(Adds Chinese authorities didn’t respond to comment request, background on Chinese imports and anti-virus measures)
SAO PAULO/BEIJING, Jan 4 (Reuters) - China has suspended imports from a Brazilian pork plant operated by privately owned Aurora Alimentos over coronavirus concerns, according to a statement from a meat trade group on Monday.
The Brazilian agriculture ministry confirmed that on Dec. 28 Chinese customs authorities enacted an import ban affecting Aurora’s plant, according to a separate statement sent to Reuters.

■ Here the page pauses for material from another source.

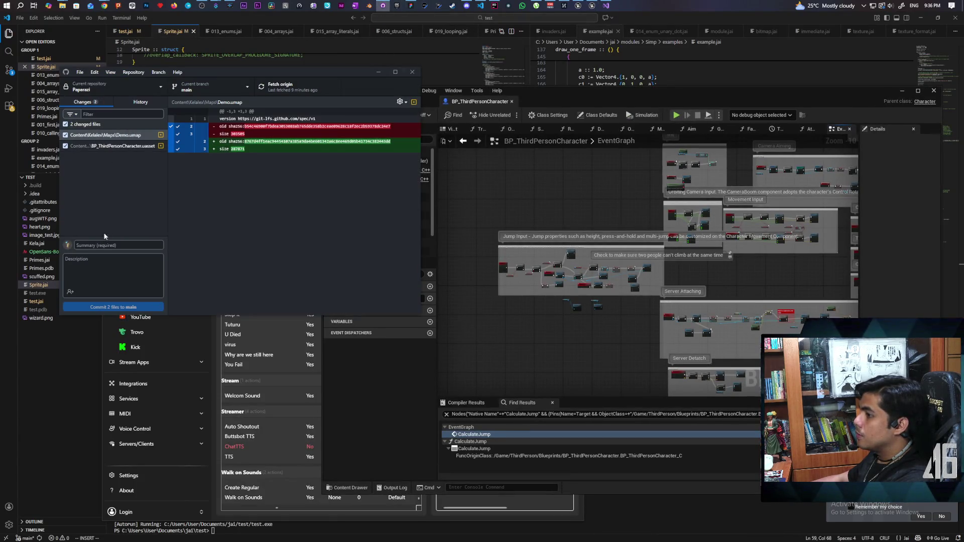
# Commit both changed files to main as 'Slight cleanup' and push to origin
pyautogui.click(97, 244)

The agriculture ministry said China “requested information about COVID-19 cases at the plant,” without elaborating.
The Brazilian Animal Protein Association (ABPA) said it is supporting Aurora Alimentos and supplying Brazil’s agriculture ministry with information that Chinese authorities may need to reverse the ban.
“This is an isolated event in the past,” ABPA said. “All information and demonstrations of Aurora’s good practices have been shared in detail with Chinese authorities,” ABPA said, adding that the company enforces strict COVID-19 protocols.
China’s General Administration of Customs did not immediately respond to a faxed request for comment.
China has increased pork imports while working to restore hog herds decimated by African swine fever. Imports reached 3.95 million tonnes over January-November 2020, up 115% from the same period a year earlier.
Still, the COVID-19 pandemic has impeded import efforts. The country has had to intensify shipment checks and ban produce from some factories in various countries after discovering the novel coronavirus on imported cold-chain products and packaging.
Importers and traders have also called for factories to disinfect cargo before shipping.
The Aurora plant affected by the latest suspension is in the town of Chapecó, Santa Catarina state, ABPA said. China has also issued similar suspensions against other Brazil-based meatpackers including JBS SA and BRF SA, although some of the bans have been already lifted.
ABPA reiterated that there is no scientific evidence of the risk of contamination by the novel coronavirus through food consumption.